Here is a fragment from the second chapter of Daniel in the Hebrew scriptures.

 “Blessed be the name of God forever and ever,
     to whom belong wisdom and might. 

He changes times and seasons;
he removes kings and sets up kings;
he gives wisdom to the wise
and knowledge to those who have understanding;

he reveals deep and hidden things;
he knows what is in the darkness,
and the light dwells with him.

To you, O God of my fathers,
I give thanks and praise,
for you have given me wisdom and might,
and have now made known to me what we asked of you,
for you have made known to us the king’s matter.”

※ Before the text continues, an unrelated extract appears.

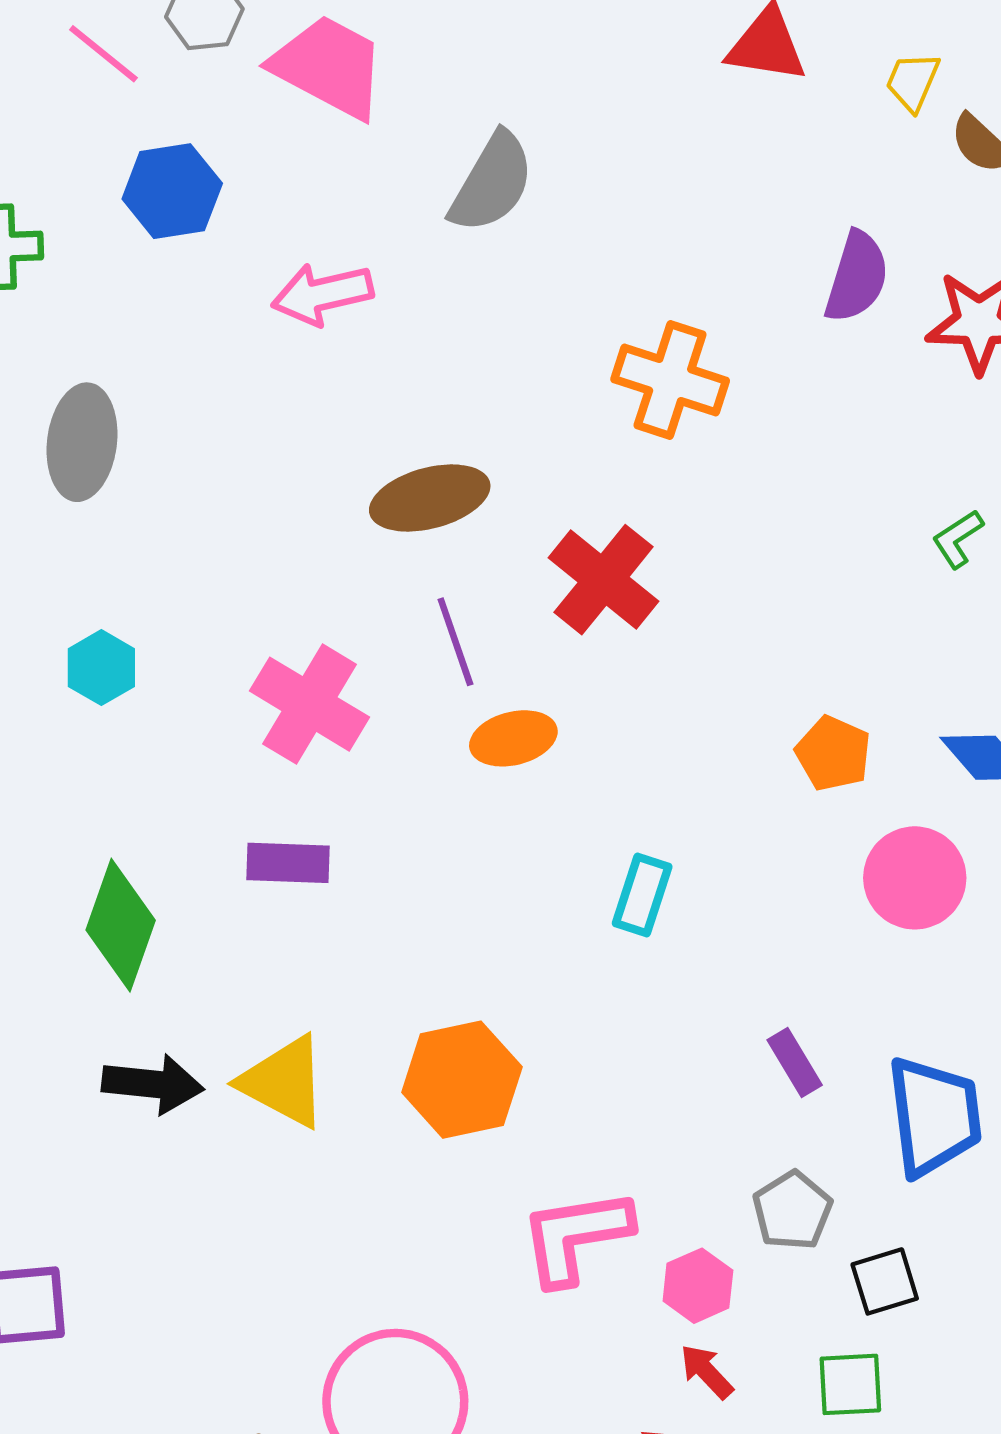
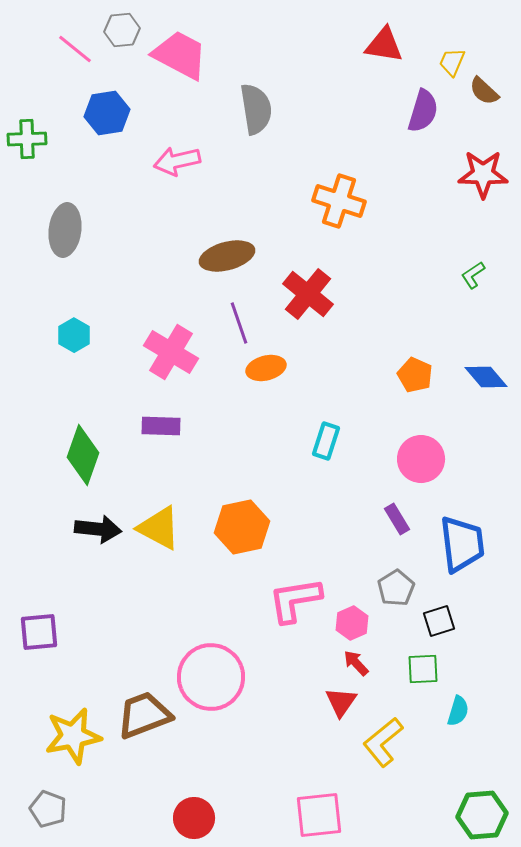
gray semicircle: (492, 183) -> (256, 109), turned -39
purple semicircle: (857, 277) -> (423, 111), moved
pink circle: (915, 878) -> (421, 459), moved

Two months ago I was leading a discussion on this section of Daniel.  In particular, I was drawn to how Daniel practices what Ignatius may term indifference – his focus solely on God and not the created things and circumstances around him.  In this poetic interruption of narrative, God is vividly shown to be the center of everything in the world and Daniel’s life.

thStanding before the earliest known copy of this prayer at the Dead Sea Scrolls exhibit at the Cincinnati Museum Center, the emphasis on God was before me again.  This time it was on a torn, faded bit of parchment – the writing of a scribe 100+ years before Christ.  On this fragment was the praise of God preserved and continued to be used as a prayer to this day.

It was part a display that sets the scrolls within the history, the culture, the world in which they were written.  The display itself emphasizes the importance of these fragments.  The cases holding the fragments are arranged in a large, circular table in the center of the room.  Other cases containing pottery, mosaics, and tools from the same era and region, surround the main exhibit.  No one can get too close to the actual scrolls.  Under glass, shielded with dim lights so the decaying process is minimized, these 2000 year old fragments are well-protected.

Yet, the importance of these fragments rests not in their fragility and age, nor in the scholars working on them, but in the wisdom, comfort, and truth contained in God’s Word on which people have leaned over centuries and throughout the world. As the prayer from Daniel attests – all these circumstances and created items surrounding the scrolls are nothing compared to the God to which they point.

Furthermore, the words on these scrolls live yet today – not on fragments of paper – but within people as God’s ultimate Word, Jesus Christ, lives through them.